I think the initiative is great. In the long run however what Egypt really need is a garbage collection and street cleaning system that actually works


----------



## DeadGuy (Jan 22, 2010)

Well, people didn't do much about the trash where I live, but they kinda did stop throwing their trash every where! So I'm hoping it would be a start for something good!

However what I did like is the "tips" part, people kinda stopped offering "tips" for "officials" to get what they're entitled to have for free, and the "officials" don't seem to complain about it.......I was looking for some kinda service that I HAD to "Tip" the guy to get or else I would never get it!! But yesterday I got the "Yes Sir please let me see what I can do" from the same guy, then he looked for it, got it, and gave it to me with a genuine face, I gave him its price ONLY, wished him a nice night and left, (No he wasn't smiling, but he wasn't upset that I didn't give him tips either! Good enough for me!).

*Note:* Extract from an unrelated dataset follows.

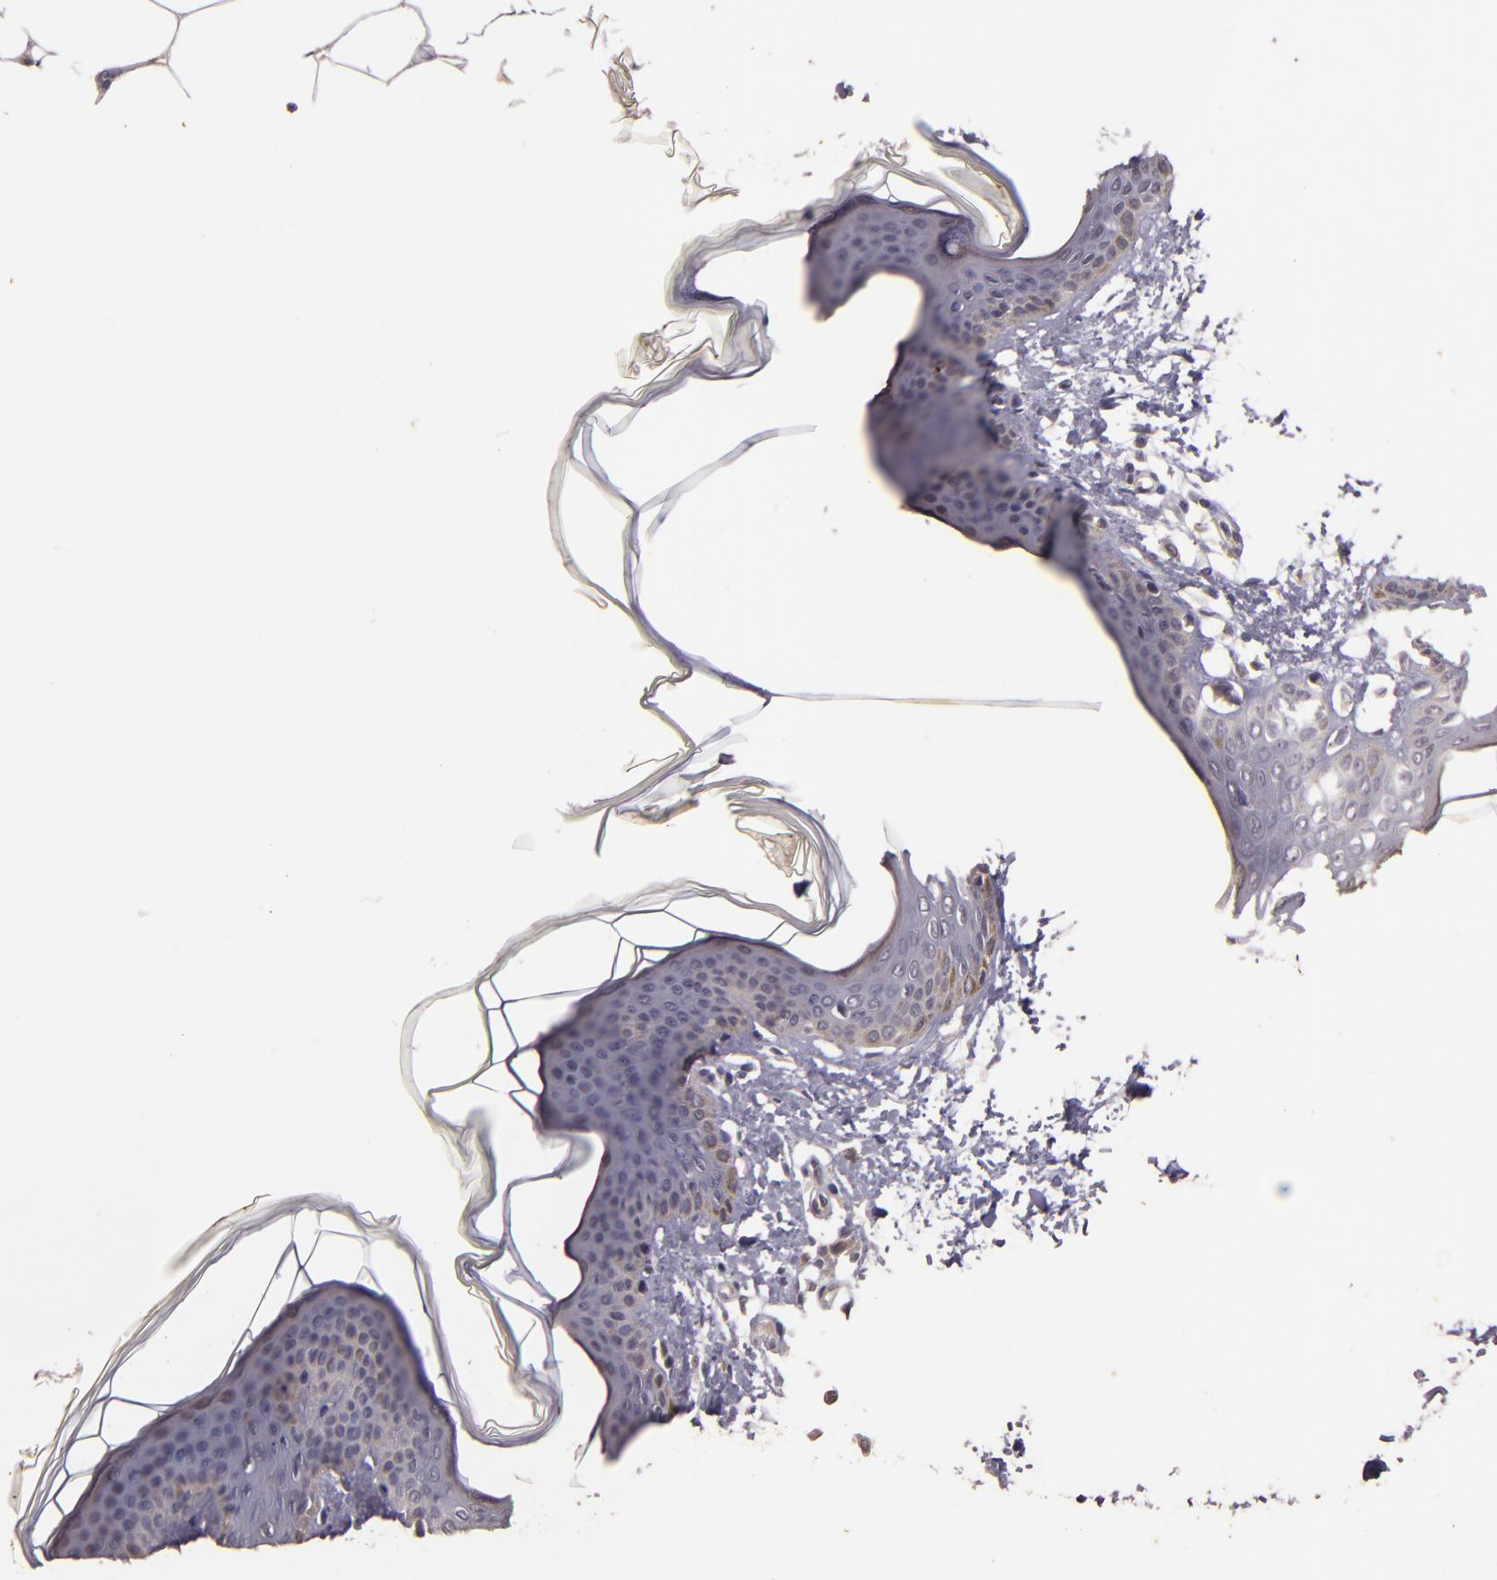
{"staining": {"intensity": "negative", "quantity": "none", "location": "none"}, "tissue": "skin", "cell_type": "Fibroblasts", "image_type": "normal", "snomed": [{"axis": "morphology", "description": "Normal tissue, NOS"}, {"axis": "topography", "description": "Skin"}], "caption": "IHC histopathology image of normal skin: human skin stained with DAB displays no significant protein expression in fibroblasts. (DAB immunohistochemistry (IHC) with hematoxylin counter stain).", "gene": "TFF1", "patient": {"sex": "female", "age": 17}}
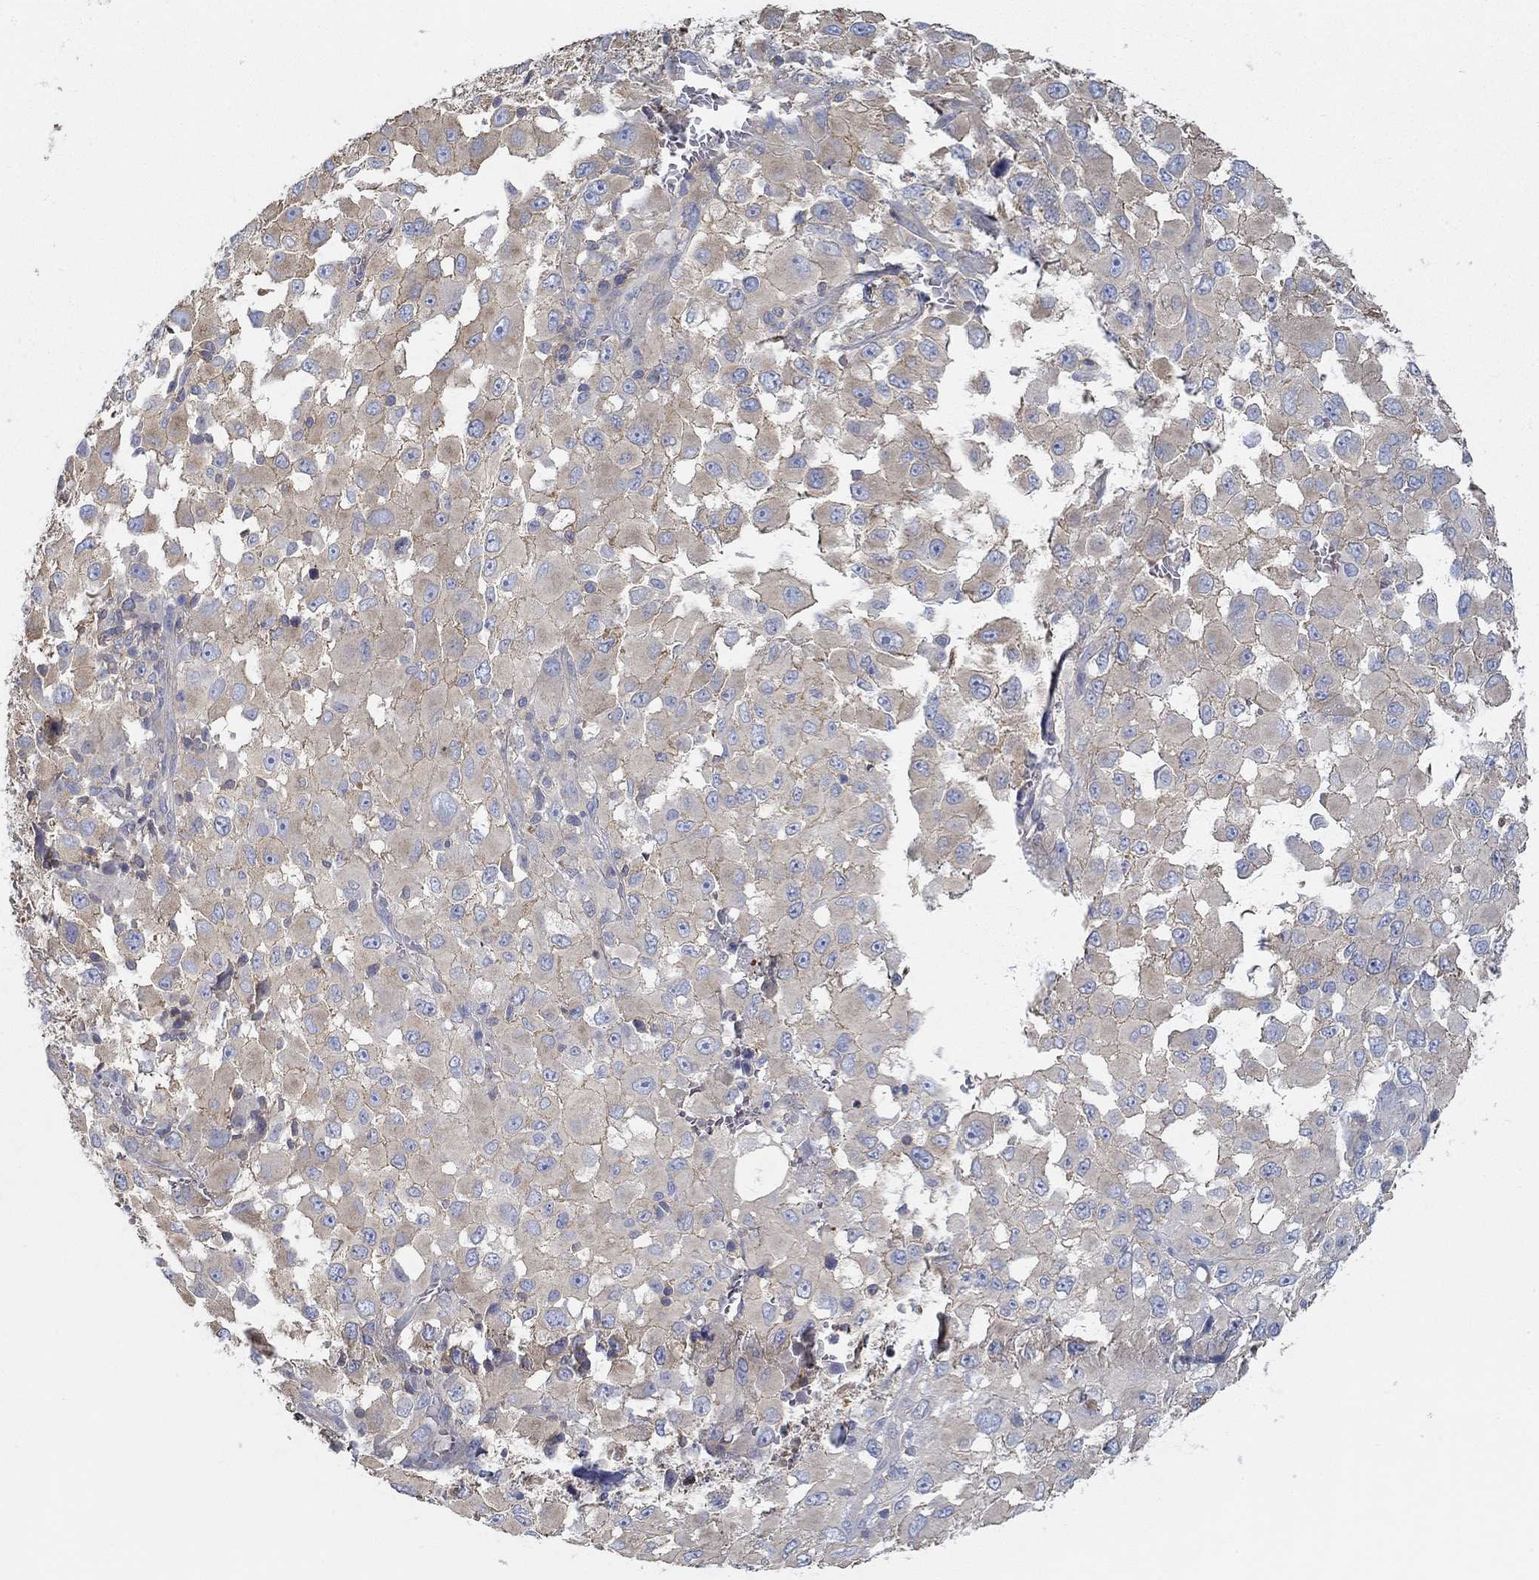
{"staining": {"intensity": "negative", "quantity": "none", "location": "none"}, "tissue": "melanoma", "cell_type": "Tumor cells", "image_type": "cancer", "snomed": [{"axis": "morphology", "description": "Malignant melanoma, Metastatic site"}, {"axis": "topography", "description": "Lymph node"}], "caption": "Immunohistochemistry photomicrograph of malignant melanoma (metastatic site) stained for a protein (brown), which demonstrates no expression in tumor cells.", "gene": "BBOF1", "patient": {"sex": "male", "age": 50}}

So that is something to be proud of :clap2:


----------



## MaidenScotland (Jun 6, 2009)

To be honest I am only doing around my building an no where else, I actually don't approve of people doing it as the government should employ people to do it, I know there are road sweepers but they sweep to the end of the road and leave it there! I couldn't use the stairs on the bridge the other week as they were full of rubbish that the road sweepers had thrown.
There is also an alley way that I often use and that is used as a dumping ground by the road sweepers then set alight every month or so.
In the UK there is a landfill tax as spare land is at a premium, there is no need for that here, there must be plenty of places in the desert that they could use for rubbish instead of the back of my street.
Now don't let me get started on cars why all the abandoned cars? Where are the scrap metal merchants?


----------